Despite this overall increase, life expectancy dropped three times since 1860; from 1865 to 1870 during the American Civil War, from 1915 to 1920 during the First World War and following the Spanish Flu epidemic, and it has dropped again between 2015 and now. The reason for the most recent drop in life expectancy is not a result of any specific event, but has been attributed to negative societal trends, such as unbalanced diets and sedentary lifestyles, high medical costs, and increasing rates of suicide and drug use.”

It’s possible that modern feminism, with its focus on abortion, aschewing marriage and child rearing for young women to focus on career objectives, trans-ideology / surgery for children, political lesbianism, female political power without responsibilities of citizenship, open borders, use of sigils, false narratives (aka lies) and an obsession with power, may be precisely why these academic feminists are concerned with obscuring and subduing these female witch stereotypes.

With the first drop in life expectancy in 100 years due to “negative societal trends”, feminists may yet again become very concerned with their depictions as modern day witches.

Evolutionary Psychologist Edward Dutton in his book Witches, Feminism, and the Fall of the West argues that witch persecution may be driven by a collective evolutionary desire to limit social contagion of group fitness damaging ideas and behaviors.

Source: Graphic Anatoly Karlin | Data

This map by Anatoly Karlin show’s Women’s and Gender Studies around the world.  Breanna Fahs at Arizona State University suggests in a paper in Hipatia Press, the nature of these disciplines is akin to a virus.  

This is, of course, a view that I share.

Whether biblical, medieval, or pre-industrial ages, social contagion of pathological, maladaptive ideas that undermine a society’s stability and fitness seems to be driven by Darwinian pressures at the societal level.

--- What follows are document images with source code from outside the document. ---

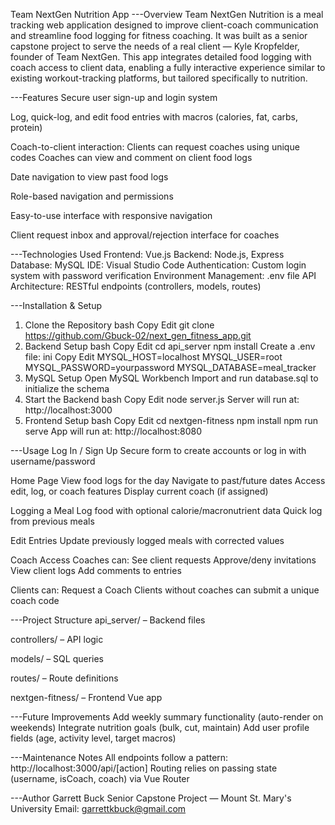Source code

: Team NextGen Nutrition App
---Overview
Team NextGen Nutrition is a meal tracking web application designed to improve client-coach communication and streamline food logging for fitness coaching. It was built as a senior capstone project to serve the needs of a real client — Kyle Kropfelder, founder of Team NextGen. This app integrates detailed food logging with coach access to client data, enabling a fully interactive experience similar to existing workout-tracking platforms, but tailored specifically to nutrition.

---Features
Secure user sign-up and login system

Log, quick-log, and edit food entries with macros (calories, fat, carbs, protein)

Coach-to-client interaction:
Clients can request coaches using unique codes
Coaches can view and comment on client food logs

Date navigation to view past food logs

Role-based navigation and permissions

Easy-to-use interface with responsive navigation

Client request inbox and approval/rejection interface for coaches

---Technologies Used
Frontend: Vue.js
Backend: Node.js, Express
Database: MySQL
IDE: Visual Studio Code
Authentication: Custom login system with password verification
Environment Management: .env file
API Architecture: RESTful endpoints (controllers, models, routes)

---Installation & Setup
1. Clone the Repository
bash
Copy
Edit
git clone https://github.com/Gbuck-02/next_gen_fitness_app.git
2. Backend Setup
bash
Copy
Edit
cd api_server
npm install
Create a .env file:
ini
Copy
Edit
MYSQL_HOST=localhost
MYSQL_USER=root
MYSQL_PASSWORD=yourpassword
MYSQL_DATABASE=meal_tracker
3. MySQL Setup
Open MySQL Workbench
Import and run database.sql to initialize the schema
4. Start the Backend
bash
Copy
Edit
node server.js
Server will run at: http://localhost:3000
5. Frontend Setup
bash
Copy
Edit
cd nextgen-fitness
npm install
npm run serve
App will run at: http://localhost:8080

---Usage
Log In / Sign Up
Secure form to create accounts or log in with username/password

Home Page
View food logs for the day
Navigate to past/future dates
Access edit, log, or coach features
Display current coach (if assigned)

Logging a Meal
Log food with optional calorie/macronutrient data
Quick log from previous meals

Edit Entries
Update previously logged meals with corrected values

Coach Access
Coaches can:
See client requests
Approve/deny invitations
View client logs
Add comments to entries

Clients can:
Request a Coach
Clients without coaches can submit a unique coach code

---Project Structure
api_server/ – Backend files

controllers/ – API logic

models/ – SQL queries

routes/ – Route definitions

nextgen-fitness/ – Frontend Vue app

---Future Improvements
Add weekly summary functionality (auto-render on weekends)
Integrate nutrition goals (bulk, cut, maintain)
Add user profile fields (age, activity level, target macros)

---Maintenance Notes
All endpoints follow a pattern: http://localhost:3000/api/[action]
Routing relies on passing state (username, isCoach, coach) via Vue Router

---Author
Garrett Buck
Senior Capstone Project — Mount St. Mary's University
Email: garrettkbuck@gmail.com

Superstitious or religious beliefs aside, the women who would be most likely to be accused of witchcraft would be those with physical, emotional, or personality problems that seemed most likely to spread them.

During times of great turmoil, anxiety, and stress, societies across the world have publicly executed women who had knowingly or unwittingly spread pathology. 

One idea that has some foundation in truth but taken to such an extreme to distort reality for everyone is that men and women are the same.  While men and women are largely similar, the differences in aggression, temperament, personality, biochemistry, mating and competition strategies are so wildly different that an assumption of similarity leads to insanity.

Over the last 120 years we have suffered witches that under normal Darwinian circumstances would have been publicly burned as a warning to others, or exiled to die alone.

I speculate that a century of unhindered spread of group fitness damaging and pathological ideas has undermined society and is causing great stress and even mass hysteria

Rather than hold witches to public account for spreading pathology to deter others, we’ve celebrated and raised them up. There are openly feminist teachers in your child’s school, lawyers and judges in family courts, counselors, psychologists, and they’re openly serving in Congress and Senate.

They’ve taken over our critical institutions. 

The solution to handling these modern day witches is beyond my reckoning. The public Defamation trial of Amber Heard is showing that the public has had quite enough. 

The #MeMeMeToo’s invocation of “all women” is starting to lose its glamour.

Despite the realities of Amber’s clear abuse of Johnny Depp, over 50 mainstream media articles and op-ed pieces have come out encouraging others to support this behavior.

Perhaps it’s time we reevaluate the positions of power these modern day witches and their flying monkeys hold.